= What is being asked =
Whenever a picture appears, omit it, and set down everything else in the records exactly.

━━━━━━

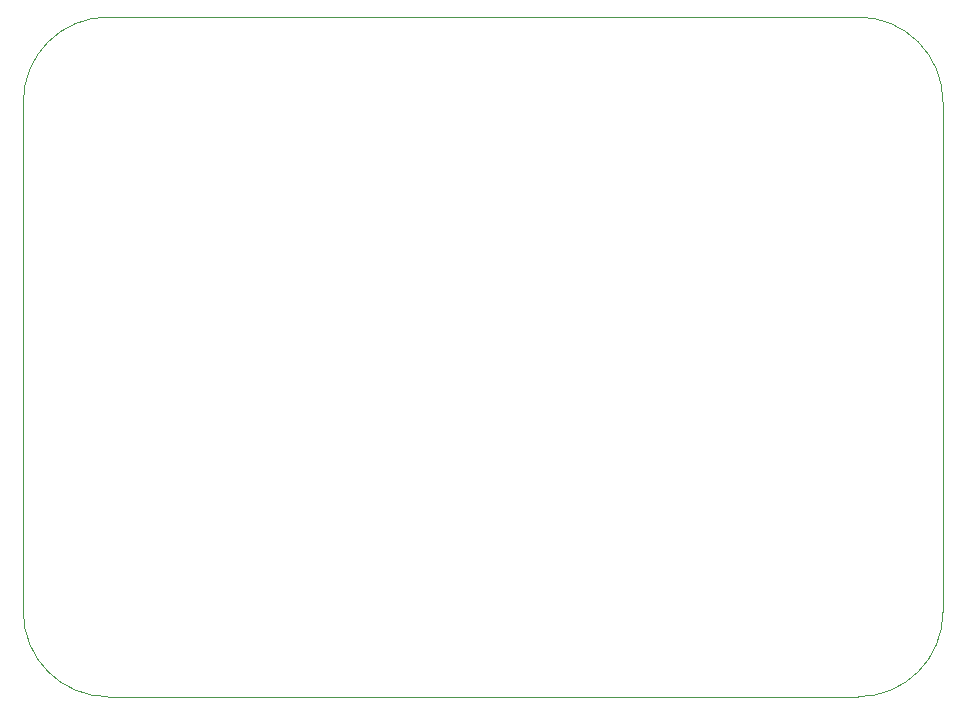
<source format=gm1>
G04 #@! TF.GenerationSoftware,KiCad,Pcbnew,9.0.1*
G04 #@! TF.CreationDate,2025-05-08T00:01:33-03:00*
G04 #@! TF.ProjectId,Controlador,436f6e74-726f-46c6-9164-6f722e6b6963,rev?*
G04 #@! TF.SameCoordinates,Original*
G04 #@! TF.FileFunction,Profile,NP*
%FSLAX46Y46*%
G04 Gerber Fmt 4.6, Leading zero omitted, Abs format (unit mm)*
G04 Created by KiCad (PCBNEW 9.0.1) date 2025-05-08 00:01:33*
%MOMM*%
%LPD*%
G01*
G04 APERTURE LIST*
G04 #@! TA.AperFunction,Profile*
%ADD10C,0.050000*%
G04 #@! TD*
G04 APERTURE END LIST*
D10*
X97354205Y-68580000D02*
G75*
G02*
X90170000Y-75764205I-7184205J0D01*
G01*
X26670000Y-75764205D02*
G75*
G02*
X19485795Y-68580000I0J7184205D01*
G01*
X90170000Y-18215795D02*
G75*
G02*
X97354205Y-25400000I0J-7184205D01*
G01*
X90170000Y-75764205D02*
X26670000Y-75764205D01*
X19485795Y-25400000D02*
G75*
G02*
X26670000Y-18215795I7184205J0D01*
G01*
X19485795Y-68580000D02*
X19485795Y-25400000D01*
X97354205Y-25400000D02*
X97354205Y-68580000D01*
X26670000Y-18215795D02*
X90170000Y-18215795D01*
M02*

</source>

━━━━━━

= Written answer =
<source format=gm1>
G04 #@! TF.GenerationSoftware,KiCad,Pcbnew,9.0.1*
G04 #@! TF.CreationDate,2025-05-08T00:01:33-03:00*
G04 #@! TF.ProjectId,Controlador,436f6e74-726f-46c6-9164-6f722e6b6963,rev?*
G04 #@! TF.SameCoordinates,Original*
G04 #@! TF.FileFunction,Profile,NP*
%FSLAX46Y46*%
G04 Gerber Fmt 4.6, Leading zero omitted, Abs format (unit mm)*
G04 Created by KiCad (PCBNEW 9.0.1) date 2025-05-08 00:01:33*
%MOMM*%
%LPD*%
G01*
G04 APERTURE LIST*
G04 #@! TA.AperFunction,Profile*
%ADD10C,0.050000*%
G04 #@! TD*
G04 APERTURE END LIST*
D10*
X97354205Y-68580000D02*
G75*
G02*
X90170000Y-75764205I-7184205J0D01*
G01*
X26670000Y-75764205D02*
G75*
G02*
X19485795Y-68580000I0J7184205D01*
G01*
X90170000Y-18215795D02*
G75*
G02*
X97354205Y-25400000I0J-7184205D01*
G01*
X90170000Y-75764205D02*
X26670000Y-75764205D01*
X19485795Y-25400000D02*
G75*
G02*
X26670000Y-18215795I7184205J0D01*
G01*
X19485795Y-68580000D02*
X19485795Y-25400000D01*
X97354205Y-25400000D02*
X97354205Y-68580000D01*
X26670000Y-18215795D02*
X90170000Y-18215795D01*
M02*

</source>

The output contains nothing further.